# Finding, Picking Wood and other genral questions.



## vile8 (Apr 30, 2011)

Hi everyone, Ive been looking for a forum to get into for advice and general help and this site seems to be very active. 

I am looking for general help in all areas. With the exception of wood shop in high school, my woodworking has been nil. 

I am a graphic designer and animator by trade so its easy for me to conceptualize ideas an model them in 3d and get a good picture of what the final outcome should be.

Ive been practicing various joints and stuff with scraps so I feel pretty comfortable when it comes to actually getting down to business, but im sure i will be back in here when the time comes lol.

On to my dilemma, my first project is a tv stand. Ive designed it and modeled it It will be framed in walnut with maple panels on the cabinet and maple top.

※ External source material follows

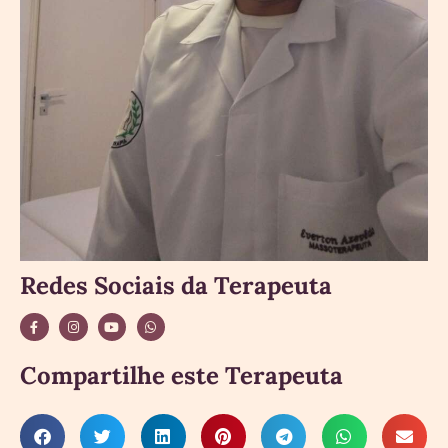
Redes Sociais da Terapeuta
Compartilhe este Terapeuta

My big question now is finding wood. I want the frame an inch thick but i cant find 1 inch thick walnut anywhere. In fact, I cant find 1 inch thick anything except pine... 

i also need 2x2 walnut for the corner posts. 

Also, the stand has 2 doors framed in walnut with maple panel that is 12inch wide but i can find 12 inch wide maple.

Am I looking in the wrong places. I live in Cincinnati.

Thomas


----------



## b sco (Nov 8, 2010)

You are probably going to have to glue up panels and 2x2s.
There used to be a big lumber co. called Shiels Lumber Co. in Cinci
Maybe they are still in business.


----------



## ACP (Jan 24, 2009)

Don't go to the box stores, find a sawmill or lumber yard. They can thickness it for you. Failing in that, I second the glue up advise. You may glue up the 2 x 2 stuff anyways, you'll actually gain stability of wood movement with that set up over 2 inch thick wood.


----------



## vile8 (Apr 30, 2011)

Thanks for the feedback guys. What about seems? How would I glue 2 boards together without a seem, especially for like a door panel? Are seems just part of the deal?


----------



## b sco (Nov 8, 2010)

If you're careful to match grain up in boards you'll hardly be able to see glue joints.


----------



## ACP (Jan 24, 2009)

Exactly what B Sco says, careful grain alignment and good edge's. Search Edge Joining on this site and you'll find hundreds of posts on it. Edge joining is a very common task in woodworking and very important in many projects.


----------



## Hammer1 (Aug 1, 2010)

I'd say you are looking in the wrong places. You want to find hardwood suppliers to the cabinet, furniture making trade. These are not your typical lumber yards and certainly not the big box home improvement centers. One issue may be that these suppliers typically sell lumber in the rough. You will need the tools to mill the boards to finished dimensions. 

A quick Google shows Frank Paxton Lumber in Cincinnati. There are probably more like them.


----------